Thank you for pointing to this. Text added:

For pitch detection, only a single spike is necessary each period of f0. Timbre on the contrary needs more pitches to differentiate the sound. Therefore, a small amount of spikes in the ISI is pointing to a pitch-based perception while many peaks allow for an elaborated timbre space. Also, the main peaks of the ISI histogram are associated with pitch in a harmonic sound as main peaks correspond to a common periodicity, so to f0. Smaller amplitudes stronger represent timbre, the elaboration of the sound. So we can conclude that perception strategy of familiar sounds is using pitch information and that of unfamiliar sounds using timbre.

  1. Section 5: I think that a connection and elaboration on physiological processes of coincidence detection and their possible anatomical localization (as they are initially referred in the Introduction) would greatly strengthen the paper and its implications. Given the differences found between familiarity conditions, the huge amount of possibilities of top-down processes must also be pointed out. Additionally, I believe that the discussion must also deal with how such findings might be viewed under consideration of the structure and limitations of the BM computational spike models followed by specific phenomenological coincidence modeling approaches (as realized in the current paper) in terms of their abilities to account for and represent the possible effects of such higher perceptual/cognitive processes. Such a perspective highlights the possibilities for further work.

Thank you for pointing to this.

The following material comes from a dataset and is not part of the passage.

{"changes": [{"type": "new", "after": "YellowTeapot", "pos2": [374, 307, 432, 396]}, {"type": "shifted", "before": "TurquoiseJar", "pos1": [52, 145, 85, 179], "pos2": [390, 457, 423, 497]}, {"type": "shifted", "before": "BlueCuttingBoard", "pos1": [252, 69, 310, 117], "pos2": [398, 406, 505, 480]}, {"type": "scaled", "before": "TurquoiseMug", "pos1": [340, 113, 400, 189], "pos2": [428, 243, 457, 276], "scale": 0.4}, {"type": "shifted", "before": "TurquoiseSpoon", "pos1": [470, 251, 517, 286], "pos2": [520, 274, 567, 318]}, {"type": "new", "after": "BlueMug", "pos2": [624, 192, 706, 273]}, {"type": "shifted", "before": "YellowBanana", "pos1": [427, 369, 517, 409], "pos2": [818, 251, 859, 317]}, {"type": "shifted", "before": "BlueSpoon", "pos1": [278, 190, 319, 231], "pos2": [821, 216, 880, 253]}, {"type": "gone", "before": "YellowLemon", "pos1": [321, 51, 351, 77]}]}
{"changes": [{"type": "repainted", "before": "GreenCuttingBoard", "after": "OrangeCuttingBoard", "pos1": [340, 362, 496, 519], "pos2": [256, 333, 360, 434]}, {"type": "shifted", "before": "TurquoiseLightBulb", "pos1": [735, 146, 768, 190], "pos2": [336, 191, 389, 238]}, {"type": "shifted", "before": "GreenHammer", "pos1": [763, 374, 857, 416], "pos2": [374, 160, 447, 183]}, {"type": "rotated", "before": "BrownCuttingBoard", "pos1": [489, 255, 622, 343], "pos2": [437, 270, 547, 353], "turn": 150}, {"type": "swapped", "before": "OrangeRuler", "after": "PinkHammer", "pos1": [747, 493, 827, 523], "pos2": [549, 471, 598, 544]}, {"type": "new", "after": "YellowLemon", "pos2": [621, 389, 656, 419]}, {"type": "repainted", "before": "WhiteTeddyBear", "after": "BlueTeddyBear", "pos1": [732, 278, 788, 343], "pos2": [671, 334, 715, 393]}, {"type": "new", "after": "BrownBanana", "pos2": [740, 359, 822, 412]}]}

I added a text to clarify the reason for the study:

            Coincidence detection is highly interesting in terms of the musical sound production and perception cycle\cite{Bader2021}. Musical instrument internally work with impulses traveling within the instrument, are reflected at geometrical positions and return to an initial point where they synchronize to a periodicity and therefore create a harmonic sound\cite{Bader2013}. These impulse patterns are then radiated into air and become reverberated or distorted. In terms of the spectral sound content such blurring means that the single frequencies in the sound spectrum get out of phase. When they enter the ear and the auditory system, the desynchronized phases become aligned again through several mechanisms from which coincidence detection is an important one. So the brain tries to reconstruct the original impulses traveling in the musical instrument. In the brain, even stronger synchronization have been found towards perceptual expectation time points\cite{Sawicki2023}. Within a framework of a Physical Culture Theory\cite{Bader2021} an algorithm of Impulse Pattern Formulation (IPF) was proposed to model musical expectation using synchronization of coincidence aligned spike bursts\cite{Bader2024a}. This algorithm also works for human - human interaction modeling tempo alignment between two musicians\cite{Linke2021}. It was even suggested to model social or political interactions\cite{Bader2024b}.

  1.  L501: Does this imply that coincidence detection does not eventually affect the timbral perception? I suppose the term "timbre" in the text rather refers (and thus must be declared as such) to the "unprocessed" detailed spectral envelope's characteristics, rather than the perceptual entity referring to various qualitative aspects of sound.

Clarified by modified text:

With familiar sounds a strong coincidence detection seems to take place, where listeners concentrate on only a small amount of spikes representing merely pitch. With unfamiliar sounds they use the raw input much stronger without the coincidence detection reduction, so on a more elaborated pitch, on timbre.

  1.  L513: Please, check phrasing

Typo. Now:

It might be that listeners have it easier with familiar sounds to separate pitches when the timbre is more simple.

Reviewer 2 Report

Comments and Suggestions for Authors

The topic on multi-pitch musical tones is somewhat outside my expertise, but the approach of using a cochlear model raised my interest.

The use of non-western instruments makes it an interesting paper, although it would have been nice if pictures were included.

Reading the paper was not an easy task, as the sometimes complex jargon related to musical perception is not my expertise.

The link between 1) the perception scores of subjects and 2) the cochlear model including signal processing (ISI and blurring), remains a bit vague. It is my impression that the results with the responses of the subjects is more clearly presented (figures 4 & 5), compared to the correlation results (figures 6 to 9).

Some other remarks:

-        Is the number of 28 subject sufficient to draw conclusions. And is this group biased, as they are all musical students?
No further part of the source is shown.